I don’t recall being bored, but I have to admit, when mid-August arrived I looked forward to school starting in September. My mother bought plaid wool by the yard and sewed new skirts for my sister and me. We looked forward to the yearly shopping trip to Union Square in San Francisco for matching cardigans, winter coats, and saddle shoes, maybe white bucks. We looked forward to our special treat – Coffee Crunch Cake at Blum’s.

For the most part we stayed home or carried home with us on house trailer trips. We did not scatter into classes, sports, structured times that would entertain us, pull us apart. It seems to me, looking back, that my sister and I also saw more of my father during the summer, because of the slower pace and the lack of scattering, but that might be an illusion of the past. 

We honor our fathers this Father’s Day. We honor those who pull us back into our family, un-scatter us, regroup us, reground us. Mothers of course do this too, but fathers have a role unique to their gender, unquantifiable, indescribable, perhaps unlimited in its stunning influence. Mothers give life; they feed and clothe, no small thing. Fathers make it possible for mothers to mother. Fathers shelter and protect; they guard and redeem.

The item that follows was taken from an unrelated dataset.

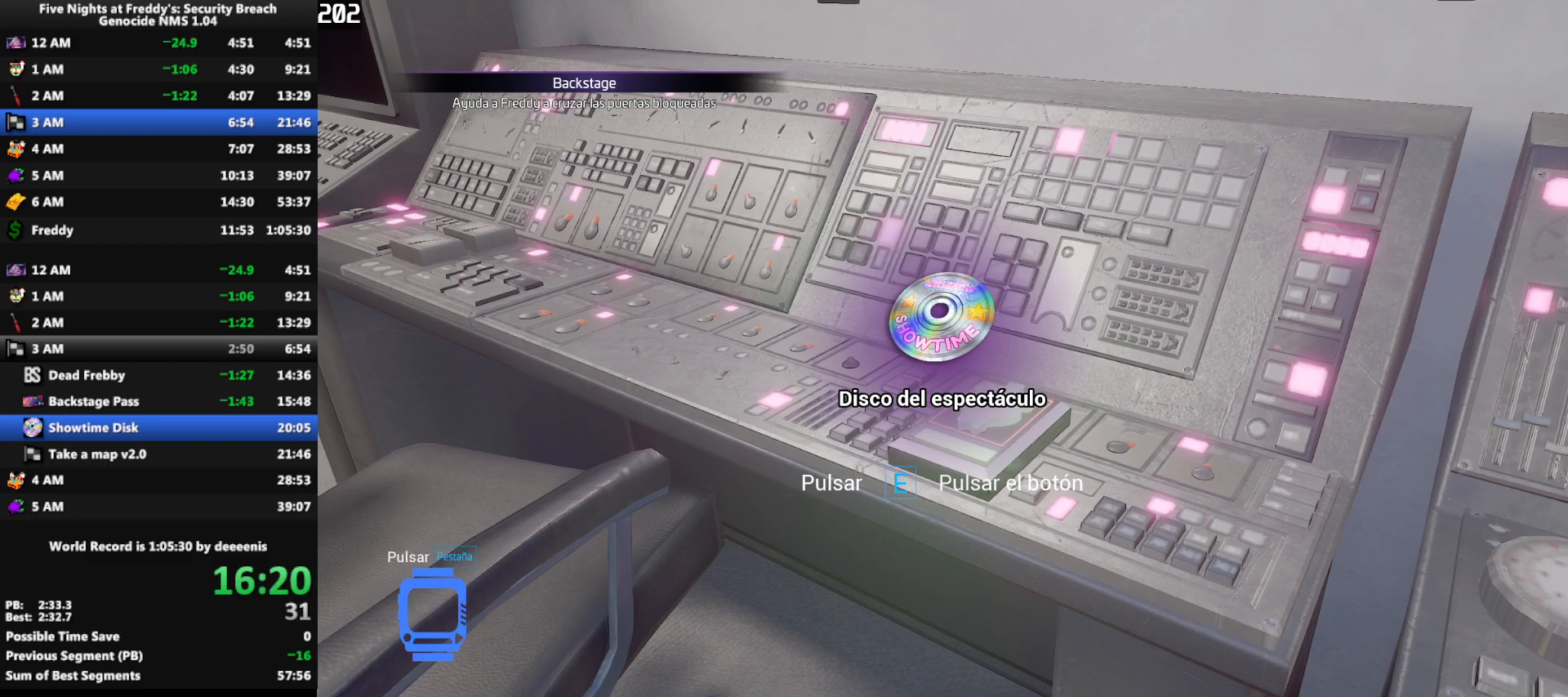
{"keys": [], "mouse": [], "events": [[33, "e", "down"], [83, "e", "up"], [133, "e", "down"], [217, "e", "up"], [267, "e", "down"], [317, "e", "up"], [367, "e", "down"], [417, "e", "up"], [450, "e", "down"], [500, "e", "up"]]}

They carry their children home like shepherds carrying lost sheep. 

My father’s income as a pastor, shepherd to his Presbyterian flock, was meager and our sole support, for my mother did not work outside the home. We had one car and it seemed adequate from my child’s viewpoint. We lived in a manse. But there were fights over money and spending and pennies saved, heated discussions that flared on the edges of my younger years. Even so, my sister and I were sheltered from the brunt of these storms, and we led an un-scattered childhood, one focused on family, church, school, and gathering together at meals and bath and bedtime. And even though there were few pennies saved, I learned discipline as I worked my way through college. I valued every penny earned. 

I recall a giant fir that shaded our front lawn. How many summers did I spend stretched out on the grass, munching an apple and reading in the cool of that tree? A father is like that tree, offering a place to rest in the heat of the day. My father was like that, and I was happy. I grow happy now as I write this, thinking about those years. And I am so thankful. 

It was a simpler time, they say, and today is different with more distractions. I suppose. Simpler time or not, meager income or not, my father gave me a grounding that I shall never lose, even as I scatter myself and am scattered by the grown-up winds and rain that rage about me, scattered by the structured distractions of this un-simple time. 

My father passed away from ALS (Lou Gehrig’s disease) in 1981, age sixty-four, thirty-two years ago on May 14. We didn’t have much and that may even have been a good thing, for we were rich in our love for one another. We held each other close, not pushed apart, and my father always found us if we stayed out too long playing on those hot summer nights. He found us and brought us inside for Scrabble, Clue, and bedtime stories. 

He was a shepherd and he cared for his sheep.